* Extrait *
Pourquoi le Masters 1000 de Paris passe de Bercy à La Défense
Le dernier Masters 1000 de la saison, disputé à Paris, change d'écrin et va débuter cette année une nouvelle ère, à la Défense Arena après avoir été longtemps le "tournoi de Bercy".
Dans le sport comme ailleurs, les anniversaires sont des occasions pour célébrer, un lieu ou un événement. Combien de "maillots collectors", d'"éditions exceptionnelles" ont fait les petites histoires de nombreuses disciplines ? En 2025, le tournoi de Paris de tennis souffle ses 40 bougies. Mais avec comme cadeau un déménagement contraint et forcé de l'historique enceinte de Bercy à celle plus moderne de la Défense Arena. Drôle de timing ou moment idéal pour voir les choses en grand ? La vérité se situe sans doute un peu entre les deux.

* Consigne *
Dans l'extrait, remplacez « Bercy » par « Paris-Bercy » depuis « Pourquoi le Masters » jusqu'à « entre les deux. » inclus, puis réécrivez ce passage. Les lignes proviennent d'une source distincte de l'extrait.

* Données *
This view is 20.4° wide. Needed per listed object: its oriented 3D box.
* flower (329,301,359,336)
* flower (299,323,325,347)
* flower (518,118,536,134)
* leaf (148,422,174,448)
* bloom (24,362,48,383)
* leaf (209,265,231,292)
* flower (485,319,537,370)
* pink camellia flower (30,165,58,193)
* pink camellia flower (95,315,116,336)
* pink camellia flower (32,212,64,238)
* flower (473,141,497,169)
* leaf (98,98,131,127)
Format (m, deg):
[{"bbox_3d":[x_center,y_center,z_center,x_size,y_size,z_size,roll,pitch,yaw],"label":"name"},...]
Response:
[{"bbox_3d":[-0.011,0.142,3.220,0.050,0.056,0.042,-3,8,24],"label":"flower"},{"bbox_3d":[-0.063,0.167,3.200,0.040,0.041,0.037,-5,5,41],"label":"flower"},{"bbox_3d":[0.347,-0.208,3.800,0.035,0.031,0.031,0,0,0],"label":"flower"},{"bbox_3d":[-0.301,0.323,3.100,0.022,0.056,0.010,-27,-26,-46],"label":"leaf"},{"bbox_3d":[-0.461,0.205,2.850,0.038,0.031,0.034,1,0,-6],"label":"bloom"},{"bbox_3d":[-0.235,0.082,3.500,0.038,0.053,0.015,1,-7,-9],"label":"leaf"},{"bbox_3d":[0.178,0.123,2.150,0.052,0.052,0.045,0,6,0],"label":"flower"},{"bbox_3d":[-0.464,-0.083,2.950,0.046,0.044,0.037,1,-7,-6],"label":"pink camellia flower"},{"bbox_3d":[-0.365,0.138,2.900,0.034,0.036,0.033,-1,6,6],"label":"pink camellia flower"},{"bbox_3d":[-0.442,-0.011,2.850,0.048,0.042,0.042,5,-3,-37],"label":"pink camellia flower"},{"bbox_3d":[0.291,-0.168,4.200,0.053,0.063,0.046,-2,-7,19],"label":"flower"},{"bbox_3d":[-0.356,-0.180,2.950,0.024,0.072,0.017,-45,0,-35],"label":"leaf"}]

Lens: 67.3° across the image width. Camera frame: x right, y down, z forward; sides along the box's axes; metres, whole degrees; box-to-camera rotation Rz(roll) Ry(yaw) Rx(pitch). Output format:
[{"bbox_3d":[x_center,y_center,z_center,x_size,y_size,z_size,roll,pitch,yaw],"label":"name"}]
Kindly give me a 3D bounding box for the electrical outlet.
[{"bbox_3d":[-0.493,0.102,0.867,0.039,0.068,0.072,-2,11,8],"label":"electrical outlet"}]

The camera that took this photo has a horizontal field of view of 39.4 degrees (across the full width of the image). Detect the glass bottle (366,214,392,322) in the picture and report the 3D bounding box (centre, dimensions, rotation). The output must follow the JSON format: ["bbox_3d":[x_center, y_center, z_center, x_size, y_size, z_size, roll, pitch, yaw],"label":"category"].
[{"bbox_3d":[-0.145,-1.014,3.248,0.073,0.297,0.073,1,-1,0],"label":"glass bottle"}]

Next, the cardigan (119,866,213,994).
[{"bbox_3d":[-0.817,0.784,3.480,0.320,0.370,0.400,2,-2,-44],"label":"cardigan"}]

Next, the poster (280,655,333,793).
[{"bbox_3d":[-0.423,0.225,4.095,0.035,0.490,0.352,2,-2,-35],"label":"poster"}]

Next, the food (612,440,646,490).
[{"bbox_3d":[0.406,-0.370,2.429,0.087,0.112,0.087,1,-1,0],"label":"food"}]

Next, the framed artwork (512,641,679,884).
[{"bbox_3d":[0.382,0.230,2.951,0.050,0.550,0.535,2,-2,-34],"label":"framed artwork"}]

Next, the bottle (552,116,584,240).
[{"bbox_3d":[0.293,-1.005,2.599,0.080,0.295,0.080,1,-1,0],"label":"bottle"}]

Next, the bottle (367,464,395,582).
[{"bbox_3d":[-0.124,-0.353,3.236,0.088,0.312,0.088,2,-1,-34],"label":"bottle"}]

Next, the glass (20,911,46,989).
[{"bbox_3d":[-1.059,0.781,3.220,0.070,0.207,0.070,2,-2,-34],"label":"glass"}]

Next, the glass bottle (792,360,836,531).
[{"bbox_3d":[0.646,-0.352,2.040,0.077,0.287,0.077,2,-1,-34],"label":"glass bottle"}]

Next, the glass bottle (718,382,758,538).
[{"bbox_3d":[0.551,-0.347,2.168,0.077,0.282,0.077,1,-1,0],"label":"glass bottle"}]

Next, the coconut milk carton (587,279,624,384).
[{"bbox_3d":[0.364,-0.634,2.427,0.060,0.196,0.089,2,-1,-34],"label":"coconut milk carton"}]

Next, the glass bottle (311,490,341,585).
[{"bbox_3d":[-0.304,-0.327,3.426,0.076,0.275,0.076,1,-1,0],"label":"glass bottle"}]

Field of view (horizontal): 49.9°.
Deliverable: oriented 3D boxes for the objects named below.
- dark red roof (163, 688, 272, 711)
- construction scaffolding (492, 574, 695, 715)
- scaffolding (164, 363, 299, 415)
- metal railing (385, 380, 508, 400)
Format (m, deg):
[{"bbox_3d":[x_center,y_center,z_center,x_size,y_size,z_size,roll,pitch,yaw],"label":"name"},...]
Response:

* Corrigé *
Pourquoi le Masters 1000 de Paris passe de Paris-Bercy à La Défense
Le dernier Masters 1000 de la saison, disputé à Paris, change d'écrin et va débuter cette année une nouvelle ère, à la Défense Arena après avoir été longtemps le "tournoi de Paris-Bercy".
Dans le sport comme ailleurs, les anniversaires sont des occasions pour célébrer, un lieu ou un événement. Combien de "maillots collectors", d'"éditions exceptionnelles" ont fait les petites histoires de nombreuses disciplines ? En 2025, le tournoi de Paris de tennis souffle ses 40 bougies. Mais avec comme cadeau un déménagement contraint et forcé de l'historique enceinte de Paris-Bercy à celle plus moderne de la Défense Arena. Drôle de timing ou moment idéal pour voir les choses en grand ? La vérité se situe sans doute un peu entre les deux.